Indeed, Manning’s lawyer says they are currently waiting for a “706 board.” According to the Journal of the American Academy of Psychiatry, this process inquires into the person’s sanity and to whether he has or had a mental disease or defect. In other words, this process within its legal bounds cannot at all address the salient question of whether the treatment of Pvt. Manning is punitive or preventative. (That Manning has or had a mental disease or defect does not ipso facto mean that’s the rationale of the brig commander). Following the 706 board Coombs says an Article 32 hearing wiill take place, which even Coombs does not say can address detention conditions.

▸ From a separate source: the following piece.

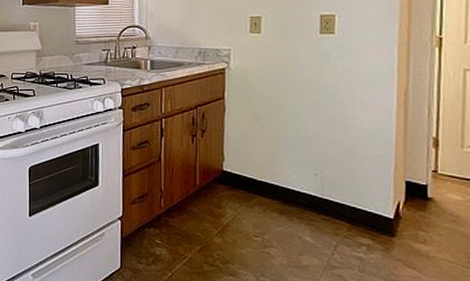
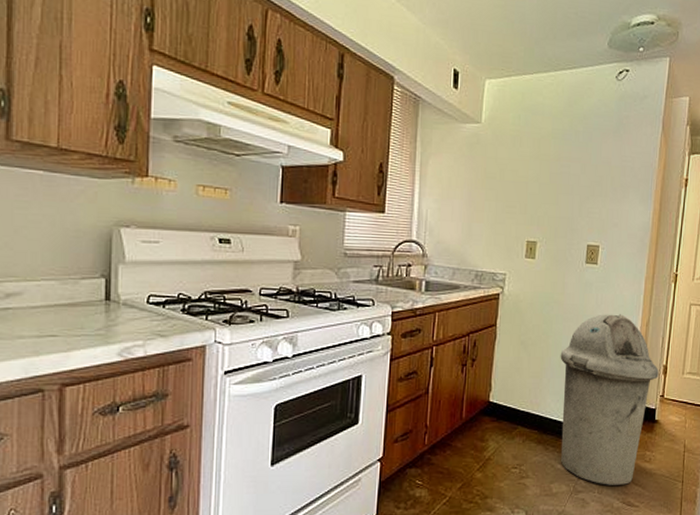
trash can: none [298,83,428,266] -> present [560,314,659,485]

This is a recurring problem, because as Serwer and others also noted, there were similar questions regarding Army Capt. James Yee. And so while I have no interest in legally defending Manning on the merits (as PJ Crowley himself said, Manning is in the right place), I do think the Pentagon (or Congress) needs to find a way to allow military prisoners to challenge conditions of their detention before a military judge.

This is not primarily an 8th Amendment issue of cruel and unusual punishment (or a Geneva Conventions issue), but rather a 5th Amendment issue of due process. Manning doesn’t have the same process due to him that a citizen would have in a civilian military facility, but he should have some access to a court. If nothing else, it would enforce what the rules of the system are and end the somewhat ridiculous process of American presidents having to “own” the conditions of detention for any military prisoner. We should want procedural protections, not political ones.